• **PROMPT**: Reproduce the passage of the Norwegian brands report from "As the fourth" up to and including "growth throughout 2023.".

Norway 25 2024

The annual report on the most valuable and strongest Norwegian brands

Brand Finance Norway 25 2024

Norway’s most valuable brands ride the wave of nation’s improving economy

  • Oil & Gas brands underscore Norway’s fossil fuel wealth, emerging as nation’s top two fastest-growing brands
  • Equinor remains Norway’s most valuable brand and new entrant Statkraft debuts in third position
  • Dynamism among Norway’s top ten strongest brands, with KLP, SalMar, and Lerøy Seafood rising through the ranks
  • Equinor has the highest Sustainability Perceptions Value at NOK16.2 billion

Oil & Gas brands underscore Norway’s fossil fuel wealth, emerging as nation’s top two fastest-growing brands

As the fourth largest exporter of natural gas globally, three of Norway’s top 15 brands hail from the oil and gas sector: Equinor (brand value NOK178.7 billion), AkerBP (brand value NOK28.1 billion), and Vår Energi (brand value NOK7 billion). Vår Energi has nearly doubled its brand value, up 82%. This rise has propelled the oil and gas brand up seven positions to 15th among Norway’s most valuable brands. This surge is due to increased petroleum revenues, driven largely by higher oil and gas prices.

Equinor, Norway’s second-fastest growing brand, has seen a 37% increase in brand value. This growth stems from rising revenues and optimistic forecasts, reflecting the brand’s higher production growth throughout 2023.

• **EXTRACTED DATA**:
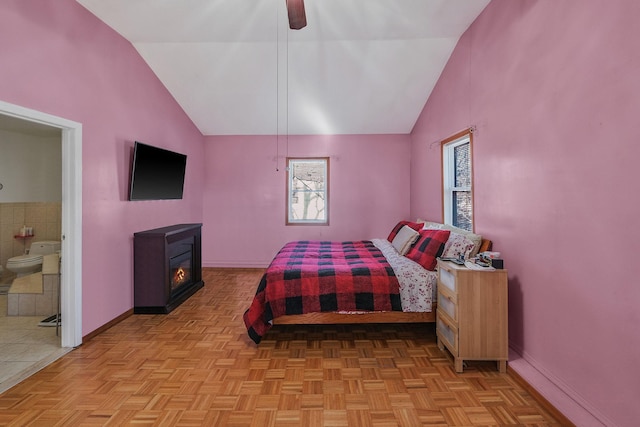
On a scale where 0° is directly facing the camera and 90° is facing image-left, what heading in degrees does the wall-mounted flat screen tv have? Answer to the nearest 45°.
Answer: approximately 315°

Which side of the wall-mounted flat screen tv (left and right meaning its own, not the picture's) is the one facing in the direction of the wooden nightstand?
front

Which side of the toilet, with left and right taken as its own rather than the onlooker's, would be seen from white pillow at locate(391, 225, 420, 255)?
left

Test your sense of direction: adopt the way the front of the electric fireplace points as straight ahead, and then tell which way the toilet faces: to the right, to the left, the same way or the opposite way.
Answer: to the right

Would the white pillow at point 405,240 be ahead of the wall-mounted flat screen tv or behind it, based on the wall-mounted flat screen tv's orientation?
ahead

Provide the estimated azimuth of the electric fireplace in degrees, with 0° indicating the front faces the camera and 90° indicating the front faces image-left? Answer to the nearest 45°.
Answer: approximately 315°

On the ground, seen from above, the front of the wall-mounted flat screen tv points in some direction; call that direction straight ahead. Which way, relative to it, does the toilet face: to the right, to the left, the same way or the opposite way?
to the right

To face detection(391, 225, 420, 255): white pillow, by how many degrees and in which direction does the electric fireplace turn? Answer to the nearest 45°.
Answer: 0° — it already faces it

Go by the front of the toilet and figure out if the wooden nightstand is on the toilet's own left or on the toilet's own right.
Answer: on the toilet's own left

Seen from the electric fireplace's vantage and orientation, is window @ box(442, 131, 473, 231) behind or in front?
in front
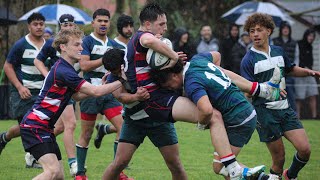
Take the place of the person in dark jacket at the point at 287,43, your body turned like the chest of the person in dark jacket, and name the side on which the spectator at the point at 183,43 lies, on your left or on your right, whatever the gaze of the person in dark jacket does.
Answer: on your right

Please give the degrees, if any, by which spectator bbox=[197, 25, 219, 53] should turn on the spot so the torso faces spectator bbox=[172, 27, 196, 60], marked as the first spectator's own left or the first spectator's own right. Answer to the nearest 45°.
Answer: approximately 45° to the first spectator's own right

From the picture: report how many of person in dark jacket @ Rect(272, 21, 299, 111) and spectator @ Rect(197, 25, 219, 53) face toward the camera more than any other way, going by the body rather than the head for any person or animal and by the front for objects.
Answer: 2

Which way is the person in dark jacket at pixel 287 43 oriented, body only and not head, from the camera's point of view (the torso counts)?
toward the camera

• **EXERCISE RESPONSE**:
As the fourth largest exporter of natural gas globally, three of Norway’s top 15 brands hail from the oil and gas sector: Equinor (brand value NOK178.7 billion), AkerBP (brand value NOK28.1 billion), and Vår Energi (brand value NOK7 billion). Vår Energi has nearly doubled its brand value, up 82%. This rise has propelled the oil and gas brand up seven positions to 15th among Norway’s most valuable brands. This surge is due to increased petroleum revenues, driven largely by higher oil and gas prices.

Equinor, Norway’s second-fastest growing brand, has seen a 37% increase in brand value. This growth stems from rising revenues and optimistic forecasts, reflecting the brand’s higher production growth throughout 2023.